### SOURCE RECORDS
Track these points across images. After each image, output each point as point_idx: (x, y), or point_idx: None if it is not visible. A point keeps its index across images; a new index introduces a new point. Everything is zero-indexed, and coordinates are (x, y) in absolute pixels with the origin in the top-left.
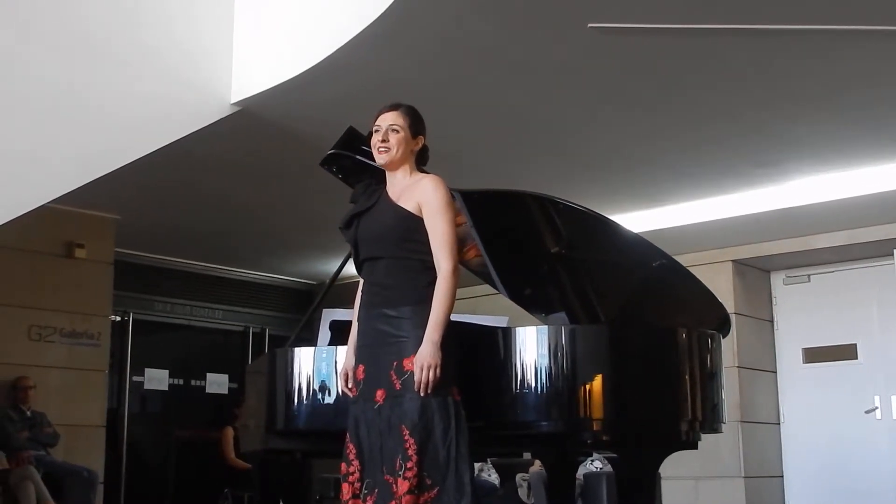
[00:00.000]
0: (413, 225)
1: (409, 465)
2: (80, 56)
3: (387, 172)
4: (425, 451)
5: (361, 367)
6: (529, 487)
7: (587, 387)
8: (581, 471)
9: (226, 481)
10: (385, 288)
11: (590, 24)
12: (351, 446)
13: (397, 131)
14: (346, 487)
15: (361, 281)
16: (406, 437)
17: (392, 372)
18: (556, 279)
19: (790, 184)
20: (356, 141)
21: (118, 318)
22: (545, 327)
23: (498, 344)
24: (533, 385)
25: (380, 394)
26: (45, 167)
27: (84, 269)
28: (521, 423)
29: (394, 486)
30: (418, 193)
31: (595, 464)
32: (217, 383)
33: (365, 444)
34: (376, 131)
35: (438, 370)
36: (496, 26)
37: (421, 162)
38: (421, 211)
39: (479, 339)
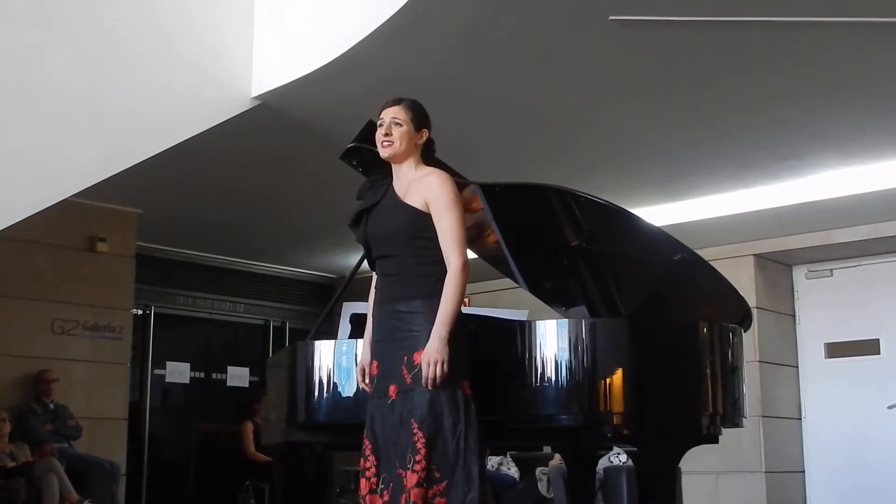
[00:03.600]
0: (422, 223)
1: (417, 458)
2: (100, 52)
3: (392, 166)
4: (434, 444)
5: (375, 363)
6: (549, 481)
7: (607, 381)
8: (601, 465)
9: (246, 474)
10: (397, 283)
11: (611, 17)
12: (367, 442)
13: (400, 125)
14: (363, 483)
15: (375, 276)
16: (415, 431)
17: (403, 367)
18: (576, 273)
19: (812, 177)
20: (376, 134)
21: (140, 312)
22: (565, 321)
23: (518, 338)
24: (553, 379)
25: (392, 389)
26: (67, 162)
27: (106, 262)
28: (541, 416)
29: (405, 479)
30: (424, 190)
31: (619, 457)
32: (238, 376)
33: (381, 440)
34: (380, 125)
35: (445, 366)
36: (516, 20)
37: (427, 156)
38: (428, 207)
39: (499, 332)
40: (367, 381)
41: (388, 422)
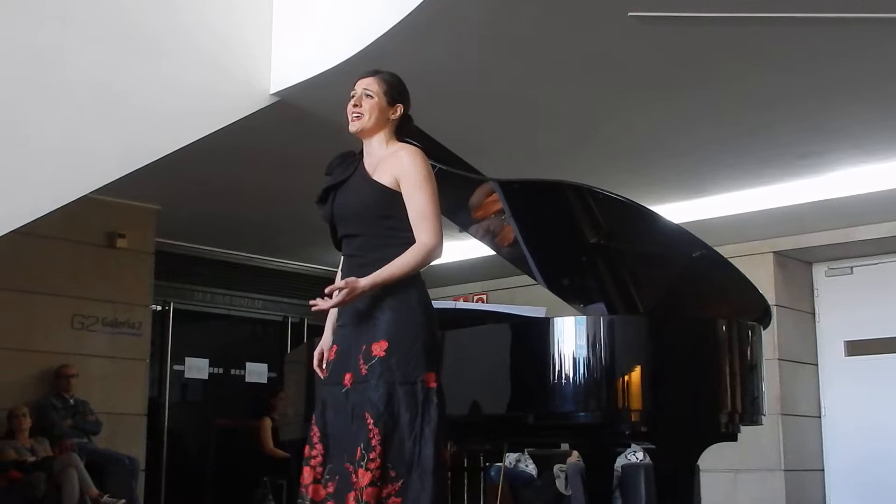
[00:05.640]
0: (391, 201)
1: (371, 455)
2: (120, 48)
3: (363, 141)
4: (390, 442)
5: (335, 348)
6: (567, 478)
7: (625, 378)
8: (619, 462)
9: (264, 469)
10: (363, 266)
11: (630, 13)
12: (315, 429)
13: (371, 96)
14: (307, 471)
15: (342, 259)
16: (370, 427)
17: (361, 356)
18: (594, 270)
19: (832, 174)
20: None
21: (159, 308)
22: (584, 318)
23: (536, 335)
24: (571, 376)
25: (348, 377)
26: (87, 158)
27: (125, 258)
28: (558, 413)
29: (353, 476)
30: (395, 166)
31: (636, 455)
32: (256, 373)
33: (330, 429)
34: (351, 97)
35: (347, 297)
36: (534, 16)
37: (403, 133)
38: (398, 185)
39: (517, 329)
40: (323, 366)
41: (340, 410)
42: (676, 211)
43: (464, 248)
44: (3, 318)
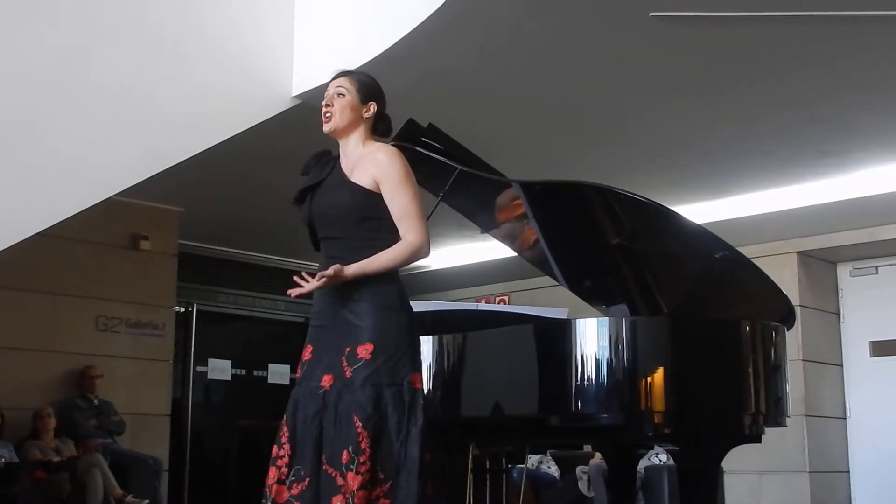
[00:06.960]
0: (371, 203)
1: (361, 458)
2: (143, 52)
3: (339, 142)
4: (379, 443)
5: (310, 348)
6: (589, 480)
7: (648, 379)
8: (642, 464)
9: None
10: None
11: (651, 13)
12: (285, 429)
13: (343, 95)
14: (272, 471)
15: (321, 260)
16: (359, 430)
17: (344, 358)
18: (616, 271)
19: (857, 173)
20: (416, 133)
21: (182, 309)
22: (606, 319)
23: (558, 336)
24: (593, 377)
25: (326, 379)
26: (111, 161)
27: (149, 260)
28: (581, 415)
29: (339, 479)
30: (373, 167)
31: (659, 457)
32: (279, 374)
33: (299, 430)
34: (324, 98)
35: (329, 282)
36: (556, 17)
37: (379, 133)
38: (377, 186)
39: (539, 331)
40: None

### DESCRIPTION OF THE TASK
Using the records above, write out exactly the lines between the one holding "15: (361, 281)" and the one holding "39: (479, 339)", inclusive; leave everything else out.

### WRITTEN ANSWER
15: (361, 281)
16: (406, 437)
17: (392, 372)
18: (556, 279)
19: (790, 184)
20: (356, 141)
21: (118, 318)
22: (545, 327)
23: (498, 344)
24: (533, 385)
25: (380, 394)
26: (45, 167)
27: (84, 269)
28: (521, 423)
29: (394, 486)
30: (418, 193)
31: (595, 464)
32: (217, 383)
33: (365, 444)
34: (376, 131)
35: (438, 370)
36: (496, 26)
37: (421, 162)
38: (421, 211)
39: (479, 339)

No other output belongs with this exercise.